Viel Aufwand erfordert die Bereitstellung der notwendigen Materialien für die Kiefer, die im Kurs besondere Berücksichtigung findet. Gewünscht werden zum einen zur Anschauung Kiefernkeimlinge in einem frühen Stadium, in dem die Keimblätter voll ausgeprägt sind, der Spross aber noch nicht. Eine besonders delikate Aufgabe! Da Kiefernsamen im Handel nicht erhältlich ist, greift Herr Fischbach auf seine freundschaftlichen Kontakte zu Forstwirten zurück, die ihm Samen zur Verfügung stellen können, wenn sie Koniferen gefällt haben. Doch damit ist das Problem nicht gänzlich gelöst. Kiefernkeimlinge in einem bestimmten Stadium punktgenau frisch zeigen zu können, ist schwierig. Wie man auf den Fotos unten sehr schön erkennen kann, gehen selbst bei üppig ausgesätem Samen nur vereinzelt Keimlinge auf. Keimlinge werden daher auch in Alkohol eingelegt, um sie am Stichtag auf jeden Fall zur Verfügung stellen zu können.

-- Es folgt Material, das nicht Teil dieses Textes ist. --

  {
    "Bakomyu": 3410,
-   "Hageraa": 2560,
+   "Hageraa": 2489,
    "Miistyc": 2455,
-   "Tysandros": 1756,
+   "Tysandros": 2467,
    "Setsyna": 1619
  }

Demgegenüber werden die ebenfalls im Praktikum für Schnitte und Zeichnungen präsentierten Kiefernzweige eingefroren, um sie haltbar zu machen. Die Kiefer ist einhäusig, die eingeschlechtlichen Blüten (Zapfen) blühen im Mai/Juni. Da die Zweige sowohl die weiblichen, zart rosafarbenen, bestäubungsfähigen Zäpfchen als auch die männlichen Blüten-Zapfen und die befruchteten weiblichen Zapfen des ersten Jahres sowie den Zapfen des zweiten Jahres aufweisen sollen, erntet Herr Fischbach sie, wenn sie in Blüte stehen. Glücklicherweise befindet sich neben dem Alpinum eine große Kiefer, von der er – ausgerüstet mit einer Leiter – die geeigneten Zweige abschneiden kann.

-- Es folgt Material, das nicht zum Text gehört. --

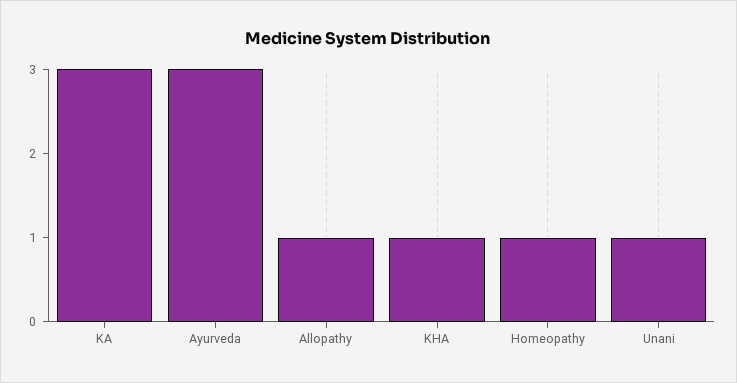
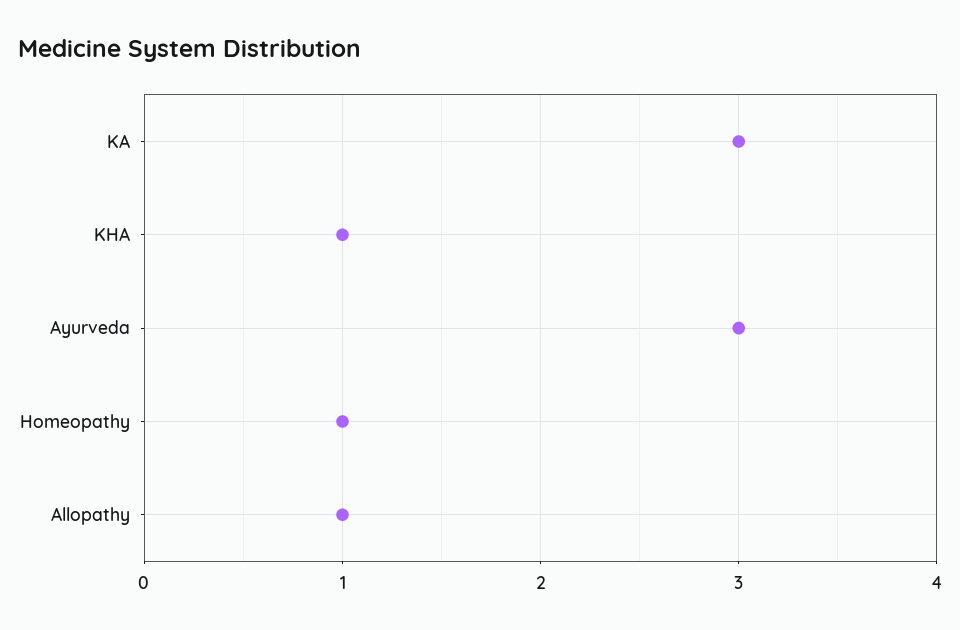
  {
    "KA": 3,
    "Ayurveda": 3,
    "Allopathy": 1,
    "KHA": 1,
-   "Homeopathy": 1,
+   "Homeopathy": 1
-   "Unani": 1
  }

Ob die Studierenden wohl eine Vorstellung davon haben, welcher Aufwand mit der Bereitstellung der Materialien verbunden ist?

Mein Dank geht an die Kustodin des Gartens, Frau Dr. Sabine Etges, die für den Beitrag eindrucksvolle Fotos (s. Bildnachweis) zur Verfügung gestellt hat. Frau Dr. Etges hat mich auch auf das Thema aufmerksam gemacht, welches ihr sehr am Herzen liegt. Im Rahmen eines Lehrauftrages ist sie in das Praktikum involviert und kann daher besonders gut die Ansprüche und Möglichkeiten “beider Seiten” einschätzen.

Ich habe in dem Beitrag zur besseren Lesbarkeit auf die Benennung der wissenschaftlichen Namen verzichtet.